Temp is staying stable. Never passes 78 bottoms out around 68-70. 
Ph stable at 8.0
Ammonia 0 
nitrite 0
Nitrate every second day hits 40 third day hits 80. 
So far *knocks on wood* being placed in the window has not induced an algae issue. 
I placed some feeder ghost shrimp I use for my ghost knife. I'll see how they handle the every 2 days water change. 

This weekend I'm going to a pet store in Davis ca and buy some floater plants see if they soak up some nitrates.


----------



## ChadKruger (Mar 27, 2013)

A very sad update:

I had ghost shrimp in the window tanks for two days. They seemed happy, one was berried. Nitrates at 20 nitrites 0 ammonia 0. 

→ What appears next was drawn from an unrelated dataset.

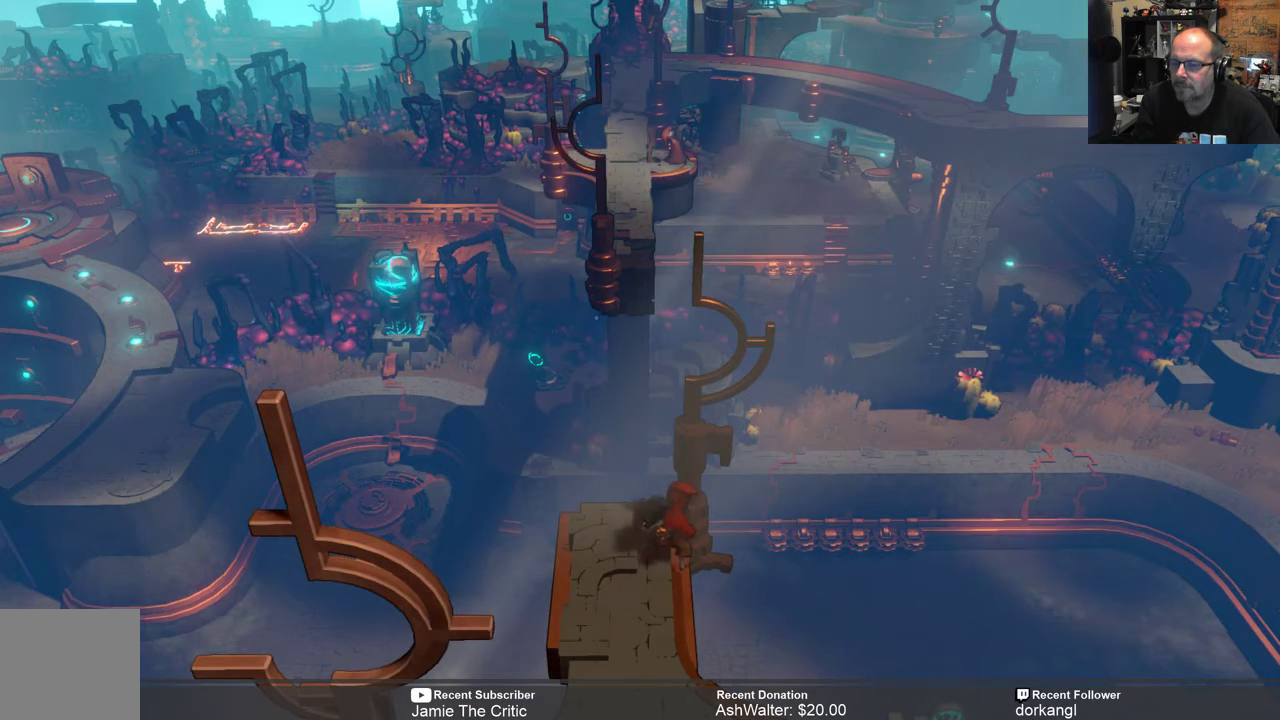
{"buttons": ["R2"], "left_stick": "center", "right_stick": "center", "events": []}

Went to lFS and saw they had 7 cherry shrimp. They never have any. I was oh wow I'm suprised and my tank seemed ready. So I buy them. 
I check water parameters everything is fine. 
So i install a a sponge filter shop owner had. It was gimiky but I don't mind wasting a few bucks at a good LFS if it helps them out. 
I acclimate the shrimp temp wise. Then I mix a little tank water in the bag. Wait a while. Mix some more. Everything going fine the shrimp seem happy. I remove the ghost shrimp from the tank. I then place the cherries in the tank. They instantly start acting funny. 
At this point it's been over a hour since I started mixing LF'S water and tank water. The new sponge filter has been in for 2 hrs. 
With in 10 mins all the shrimp are either dead or on there sides barely moving. I check. Ammonia 0 nitrates 20 nitrite 1.0!! 
It spiked from 0 to 1.0 in 2 hours!! 
I'm very confused on how it could have spiked like that when the ghost shrimp 15 mins prior where fine


----------



## aluka (Feb 2, 2013)

Can i ask a question, did you always had a filter in this tank? I have been following the thread, it seems the tank was only up for about a week and you said you don't want a filter in that tank. How did you get the tank to cycle so quickly without a filter, or did you use a old filter from another tank to cycle it?

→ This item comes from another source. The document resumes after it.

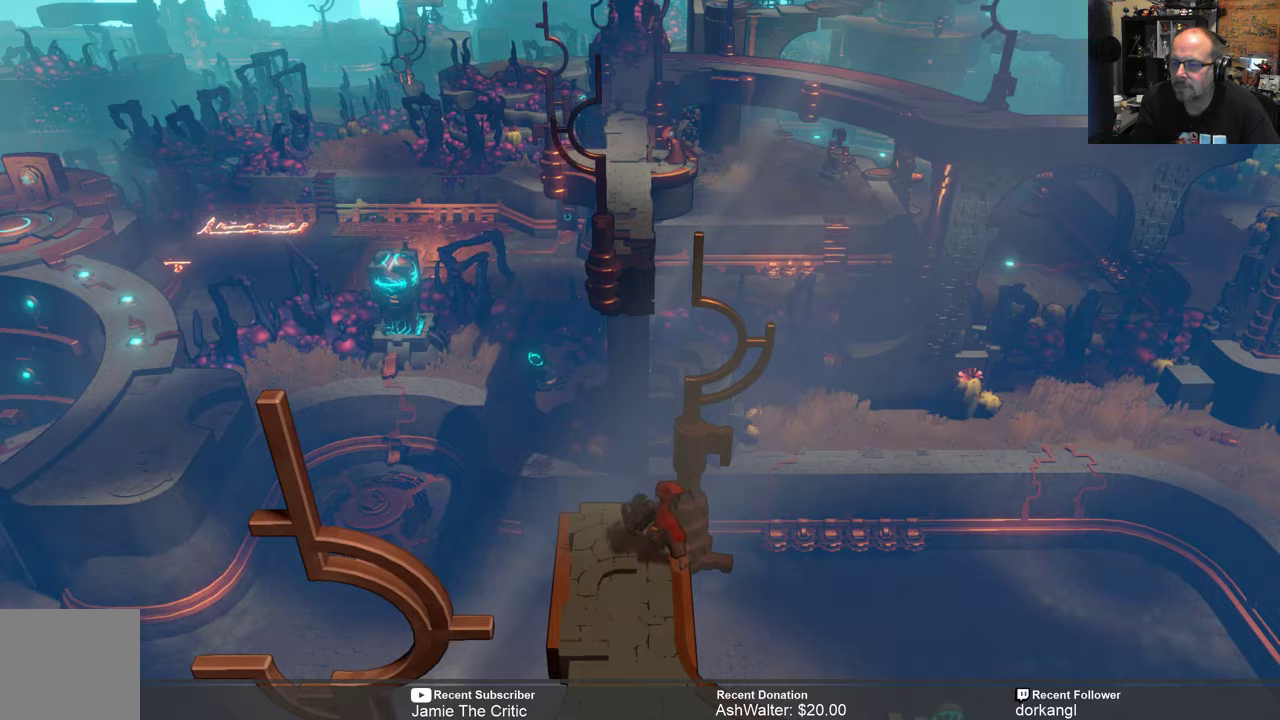
{"buttons": ["R2"], "left_stick": "center", "right_stick": "center", "events": []}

is something you have in there leeching nitrate? i'm not sure just snails would get your nitrate to 80 in 3 days. It doesn't even do that in my 1 gallon tanks.

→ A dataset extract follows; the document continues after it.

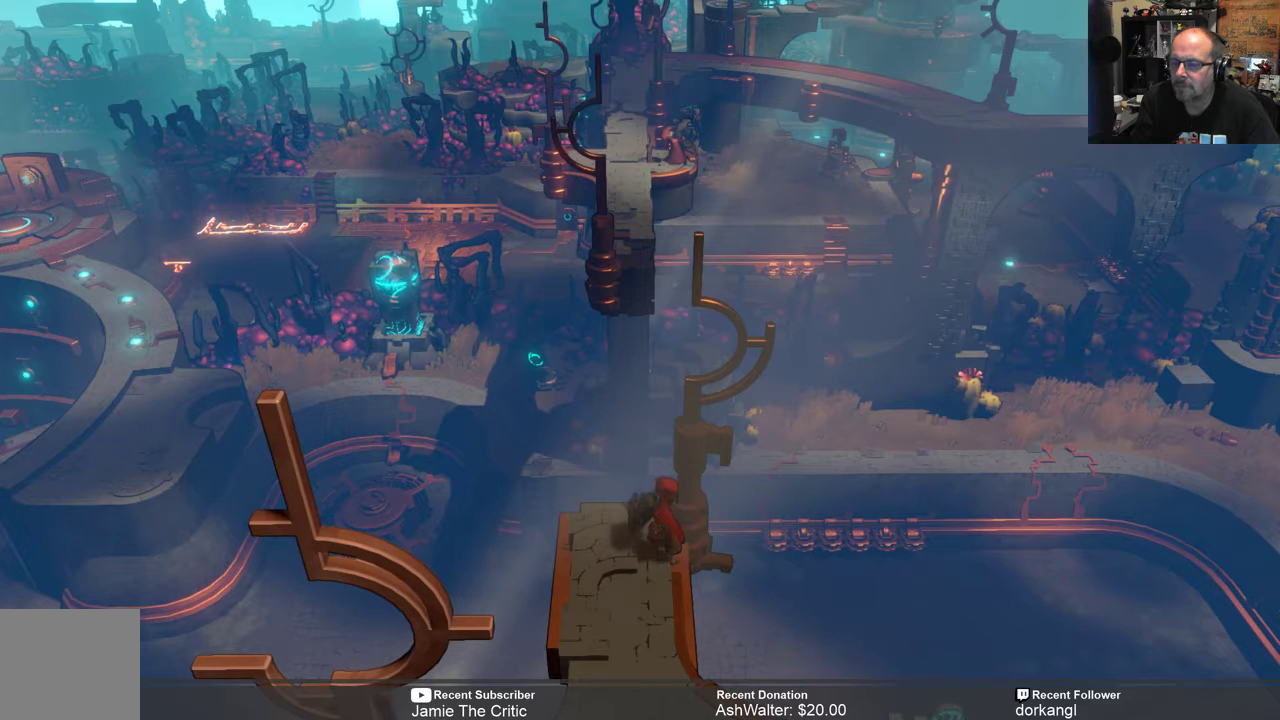
{"buttons": ["R2"], "left_stick": "center", "right_stick": "center", "events": []}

Cause it sounds almost like, when you added the sponge filter form your lfs, your tank started to cycle (thus the nitrite)


----------



## ChadKruger (Mar 27, 2013)

If you notice in the early pictures i used old filter media. To get the tank to cycle I took biomax balls from my planted tank filter. A whole trays worth, placed them in a net and took a 50/50 volume of water from the planted tank and put it in the new tank with the bio balls. The rest of the water was dechlorinated tap water. I used 50/50 planted tank water so the bacteria on the bio balls would starve in a barren new tank. Or so my thought process was going with it. 
I then added about a dozen pond snails give or take, also a small bunch of java moss and two mini crypts.

You are correct aluka, I did not want to add a filter. I wanted a nice clean look. The LFS guy once I told him my set up, kept insisting a small tank like that had to have a filter so i bought his 6 dollar clear plastic sponge filter. It's very small and run by air.


----------



## aluka (Feb 2, 2013)

Do you keep the bioballs in the tank? cause there's not alot of surface for the bb to grow in that tank without the bioballs. And as soon as you remove the bioballs, the cycle should die?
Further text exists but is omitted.